(Beginning of DATA FOR THE TASK)
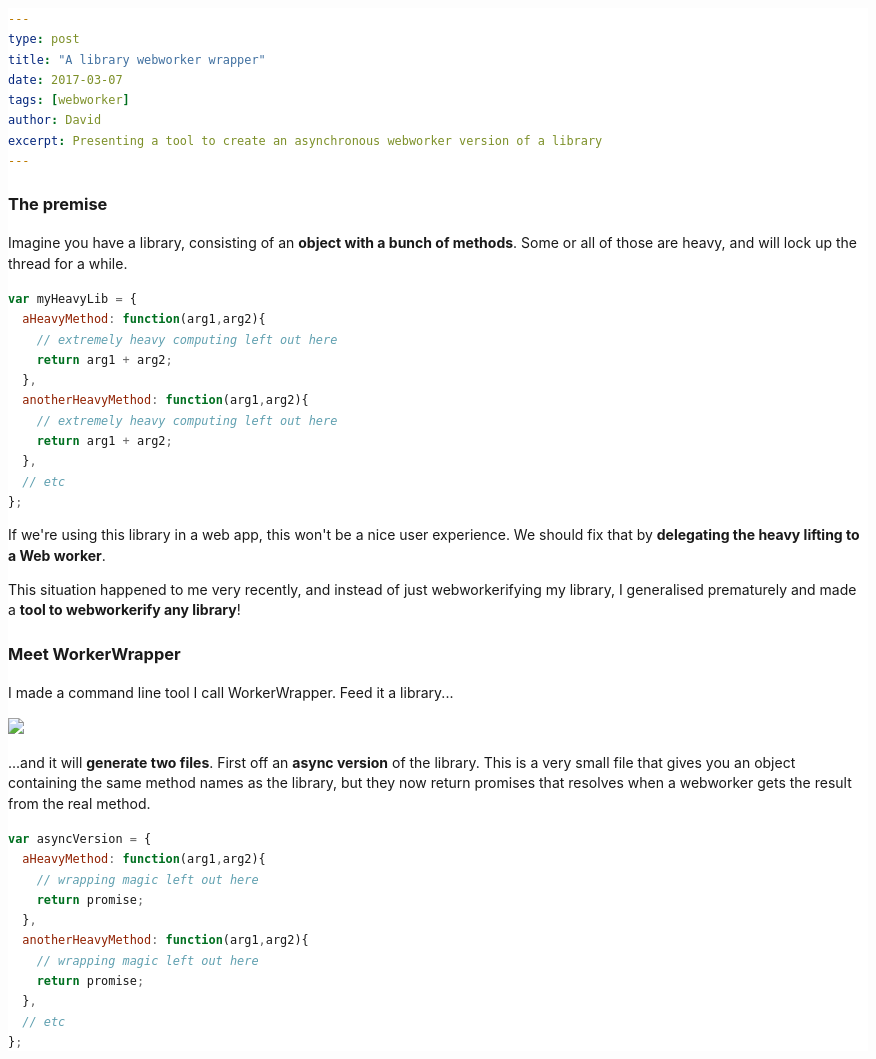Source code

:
 ```yaml
---
type: post
title: "A library webworker wrapper"
date: 2017-03-07
tags: [webworker]
author: David
excerpt: Presenting a tool to create an asynchronous webworker version of a library
---
```



### The premise

Imagine you have a library, consisting of an **object with a bunch of methods**. Some or all of those are heavy, and will lock up the thread for a while.

```javascript
var myHeavyLib = {
  aHeavyMethod: function(arg1,arg2){
    // extremely heavy computing left out here
    return arg1 + arg2;
  },
  anotherHeavyMethod: function(arg1,arg2){
    // extremely heavy computing left out here
    return arg1 + arg2;
  },
  // etc
};
```

If we're using this library in a web app, this won't be a nice user experience. We should fix that by **delegating the heavy lifting to a Web worker**.

This situation happened to me very recently, and instead of just webworkerifying my library, I generalised prematurely and made a **tool to webworkerify any library**!


### Meet WorkerWrapper

I made a command line tool I call WorkerWrapper. Feed it a library...

![](../../diagrams/workerwrapper.svg)

...and it will **generate two files**. First off an **async version** of the library. This is a very small file that gives you an object containing the same method names as the library, but they now return promises that resolves when a webworker gets the result from the real method.

```javascript
var asyncVersion = {
  aHeavyMethod: function(arg1,arg2){
    // wrapping magic left out here
    return promise;
  },
  anotherHeavyMethod: function(arg1,arg2){
    // wrapping magic left out here
    return promise;
  },
  // etc
};
```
(End of DATA FOR THE TASK)
● WHAT THE TASK REQUIRES:
From the line that contains "This situation happened" through the final line of the entries above, every line must be reproduced exactly and nothing more.

● RESPONSE TO THIS EXERCISE:
This situation happened to me very recently, and instead of just webworkerifying my library, I generalised prematurely and made a **tool to webworkerify any library**!


### Meet WorkerWrapper

I made a command line tool I call WorkerWrapper. Feed it a library...

![](../../diagrams/workerwrapper.svg)

...and it will **generate two files**. First off an **async version** of the library. This is a very small file that gives you an object containing the same method names as the library, but they now return promises that resolves when a webworker gets the result from the real method.

```javascript
var asyncVersion = {
  aHeavyMethod: function(arg1,arg2){
    // wrapping magic left out here
    return promise;
  },
  anotherHeavyMethod: function(arg1,arg2){
    // wrapping magic left out here
    return promise;
  },
  // etc
};
```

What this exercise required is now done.